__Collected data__
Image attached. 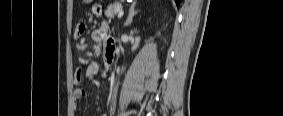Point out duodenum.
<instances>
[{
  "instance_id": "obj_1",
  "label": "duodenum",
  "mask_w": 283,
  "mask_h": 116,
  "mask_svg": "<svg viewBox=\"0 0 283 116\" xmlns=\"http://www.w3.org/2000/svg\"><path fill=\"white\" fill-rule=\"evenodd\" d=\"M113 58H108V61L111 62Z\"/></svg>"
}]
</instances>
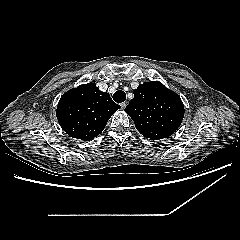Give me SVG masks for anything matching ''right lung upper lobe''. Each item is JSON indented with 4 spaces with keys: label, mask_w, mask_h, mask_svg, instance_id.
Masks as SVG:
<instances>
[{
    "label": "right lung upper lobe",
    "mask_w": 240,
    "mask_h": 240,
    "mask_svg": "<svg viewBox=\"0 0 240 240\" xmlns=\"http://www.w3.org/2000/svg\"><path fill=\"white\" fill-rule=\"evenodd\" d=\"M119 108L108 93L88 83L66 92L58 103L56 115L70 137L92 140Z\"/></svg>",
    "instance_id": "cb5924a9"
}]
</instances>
...
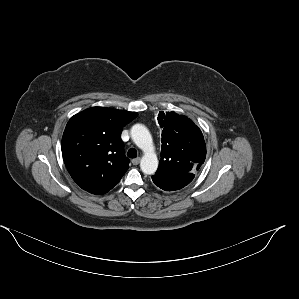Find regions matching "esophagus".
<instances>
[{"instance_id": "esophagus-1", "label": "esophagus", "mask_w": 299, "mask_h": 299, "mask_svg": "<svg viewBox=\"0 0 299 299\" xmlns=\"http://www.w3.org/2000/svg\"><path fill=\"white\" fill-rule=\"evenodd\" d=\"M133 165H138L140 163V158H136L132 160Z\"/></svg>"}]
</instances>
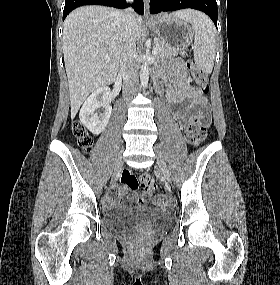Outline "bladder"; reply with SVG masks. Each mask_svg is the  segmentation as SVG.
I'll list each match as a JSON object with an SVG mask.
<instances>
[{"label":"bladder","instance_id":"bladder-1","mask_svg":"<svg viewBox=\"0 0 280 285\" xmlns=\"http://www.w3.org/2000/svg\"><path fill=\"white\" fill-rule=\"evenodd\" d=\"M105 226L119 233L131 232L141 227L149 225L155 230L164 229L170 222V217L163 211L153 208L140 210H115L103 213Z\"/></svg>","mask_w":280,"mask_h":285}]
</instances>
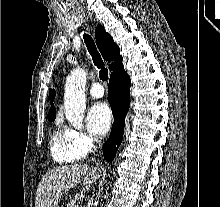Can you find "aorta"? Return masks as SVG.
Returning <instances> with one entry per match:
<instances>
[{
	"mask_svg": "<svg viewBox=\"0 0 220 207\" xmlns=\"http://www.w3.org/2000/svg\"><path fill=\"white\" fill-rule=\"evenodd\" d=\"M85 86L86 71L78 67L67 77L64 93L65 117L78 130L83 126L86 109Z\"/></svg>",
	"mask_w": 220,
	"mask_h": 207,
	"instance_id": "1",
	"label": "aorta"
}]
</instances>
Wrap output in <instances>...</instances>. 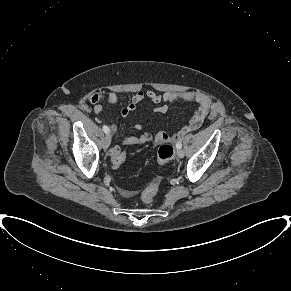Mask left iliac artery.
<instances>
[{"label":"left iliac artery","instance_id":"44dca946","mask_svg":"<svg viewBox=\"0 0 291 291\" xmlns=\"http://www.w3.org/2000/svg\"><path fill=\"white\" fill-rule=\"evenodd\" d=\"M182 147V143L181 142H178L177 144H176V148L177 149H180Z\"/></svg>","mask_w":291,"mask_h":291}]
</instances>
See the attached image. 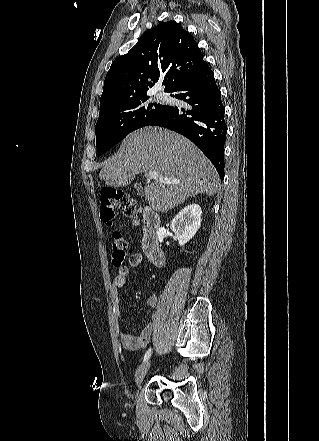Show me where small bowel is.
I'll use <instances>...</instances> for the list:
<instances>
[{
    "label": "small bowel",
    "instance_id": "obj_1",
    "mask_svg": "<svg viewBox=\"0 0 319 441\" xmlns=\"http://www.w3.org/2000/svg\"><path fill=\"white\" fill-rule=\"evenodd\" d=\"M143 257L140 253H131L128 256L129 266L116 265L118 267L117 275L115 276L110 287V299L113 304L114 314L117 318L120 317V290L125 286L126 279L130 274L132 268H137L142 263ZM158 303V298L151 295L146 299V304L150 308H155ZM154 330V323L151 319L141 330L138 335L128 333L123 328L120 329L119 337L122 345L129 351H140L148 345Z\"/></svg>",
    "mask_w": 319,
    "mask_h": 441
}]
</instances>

__REQUIREMENT__
Identify each line of the material above that contains the string "list", and copy every such line in full.

__RESPONSE TO THIS TASK__
I'll list each match as a JSON object with an SVG mask.
I'll use <instances>...</instances> for the list:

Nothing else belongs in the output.